Liputan6.com, Ras al-Ain - Serangan udara terbaru militer Turki di Suriah utara akhir pekan kemarin, menewaskan warga sipil dan konvoi jurnalis asing di kota perbatasan kedua negara di Ras al-Ain --kata kelompok pemantau dan pejabat Kurdi Suriah.
Ini merupakan bagian dari operasi militer Turki yang dilancarkan sejak 9 Oktober 2019, sebagai upaya Ankara untuk menggempur Suriah utara dan timur laut yang dikuasai kelompok Kurdi.
Negeri Ottoman berencana membentuk buffer zone (zona netral) di kawasan itu, yang kemudian akan menjadi permukiman bagi sekitar 3,5 juta pengungsi dari Suriah yang saat ini mengungsi di Turki.
Seputar serangan udara terbaru, Observatorium Hak Asasi Manusia Suriah melaporkan bahwa aksi tersebut menewaskan konvoi berjumlah sembilan orang, termasuk lima warga sipil.
Baca Juga
Advertisement
Sementara, laporan yang dihimpun koran Israel Haaretz menyebut, di antara korban tewas merupakan beberapa jurnalis asing, demikian seperti dikutip dari Fox News, Senin (14/10/2019).

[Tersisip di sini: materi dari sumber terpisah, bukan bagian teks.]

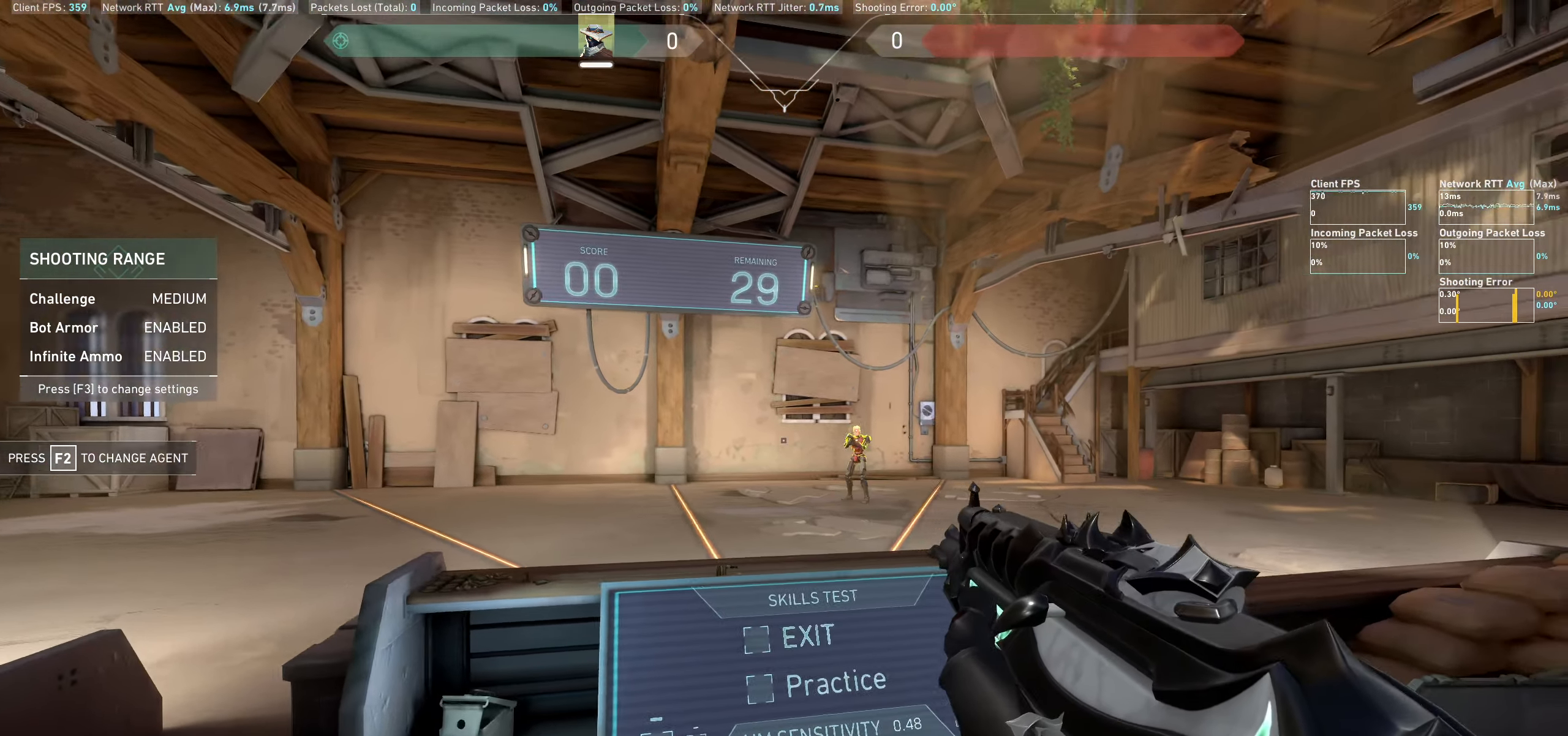
{"keys": [], "mouse": ["left"], "events": [[117, "a", "up"], [417, "mouse_left", "down"]]}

Di sisi lain, seorang juru bicara pasukan Kurdi menyebut, jumlah korban tewas akibat serangan itu adalah 11 orang dan lebih dari 74 lainnya terluka. Belum jelas berapa banyak di antara mereka yang merupakan warga sipil.
Media Prancis France 24 melaporkan, setidaknya satu jurnalis juga termasuk di antara yang tewas, sementara dua wartawan Prancis juga terluka dalam serangan itu. Kebangsaan jurnalis yang dibunuh itu tidak segera dikonfirmasi.

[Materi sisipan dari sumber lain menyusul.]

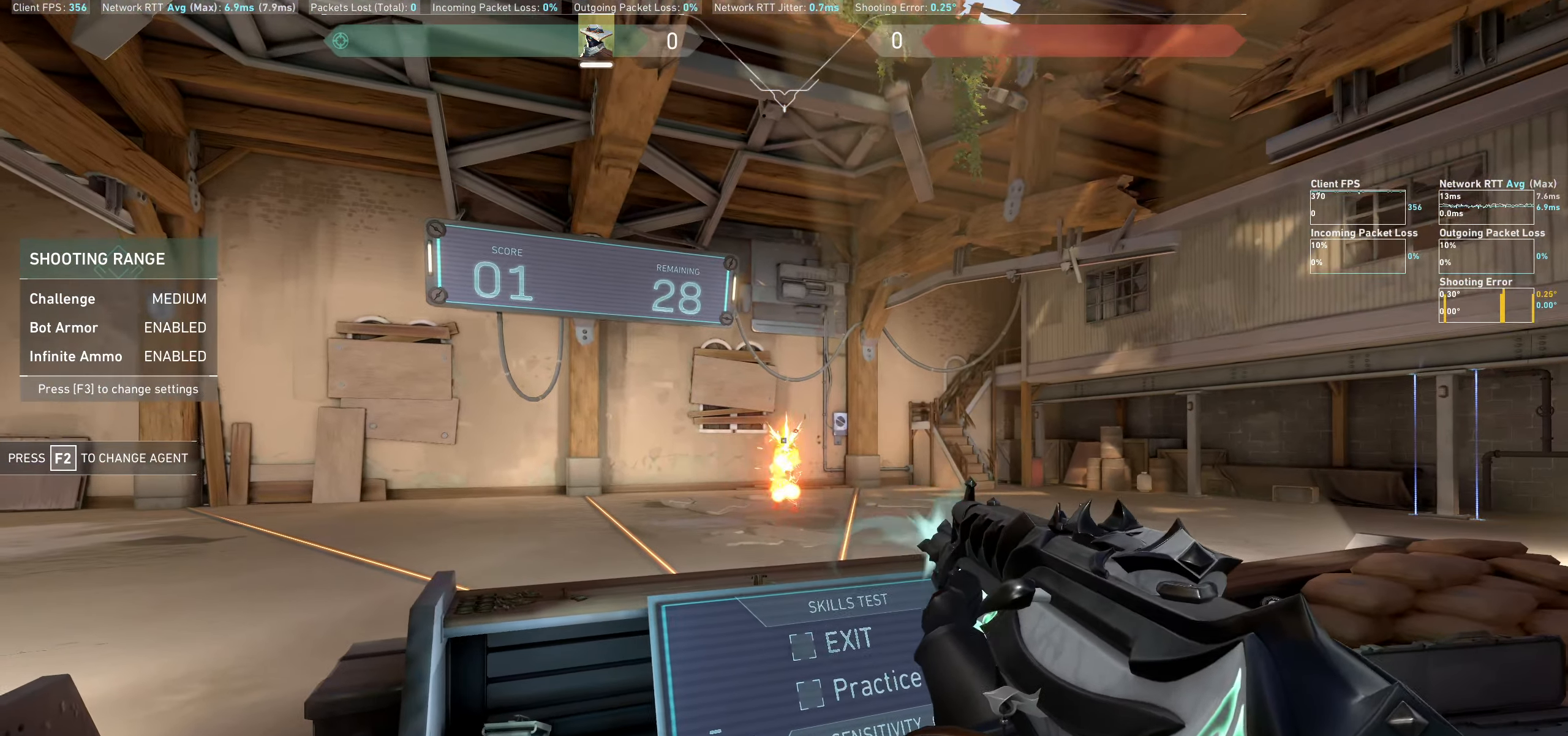
{"keys": [], "mouse": [], "events": [[17, "d", "down"], [67, "mouse_left", "up"], [417, "d", "up"]]}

Wartawan Prancis Stephanie Perez mengatakan di Twitter bahwa dia merupakan bagian konvoi dengan warga sipil Kurdi ketika serangan udara menghantam.
"Tim kami baik-baik saja tetapi beberapa rekan tewas," tulisnya dalam bahasa Prancis.
Hawar News mengonfirmasi bahwa salah satu jurnalis mereka tewas dalam serangan udara itu, sementara North Press Agency (NPA) yang bermarkas di Suriah melaporkan salah seorang jurnalisnya --yang bernama Delsoz Yousef-- termasuk di antara yang terluka.
Gambar serangan menunjukkan tubuh dan anggota badan terputus berserakan di jalan. Beberapa dari mereka yang terbunuh tampaknya membawa senjata. Aktivis mengatakan orang-orang bersenjata itu menjaga konvoi.
Per-Senin 14 Oktober, operasi militer Turki ke Suriah utara telah menyebabkan sekitar 500 orang tewas (sebagian besar milisi Kurdi yang diperangi Turki dan sejumlah non-kombatan), serta memicu lebih dari 100.000 warga sipil mengungsi dari kota-kota perbatasan di Suriah utara yang menjadi lokasi peperangan.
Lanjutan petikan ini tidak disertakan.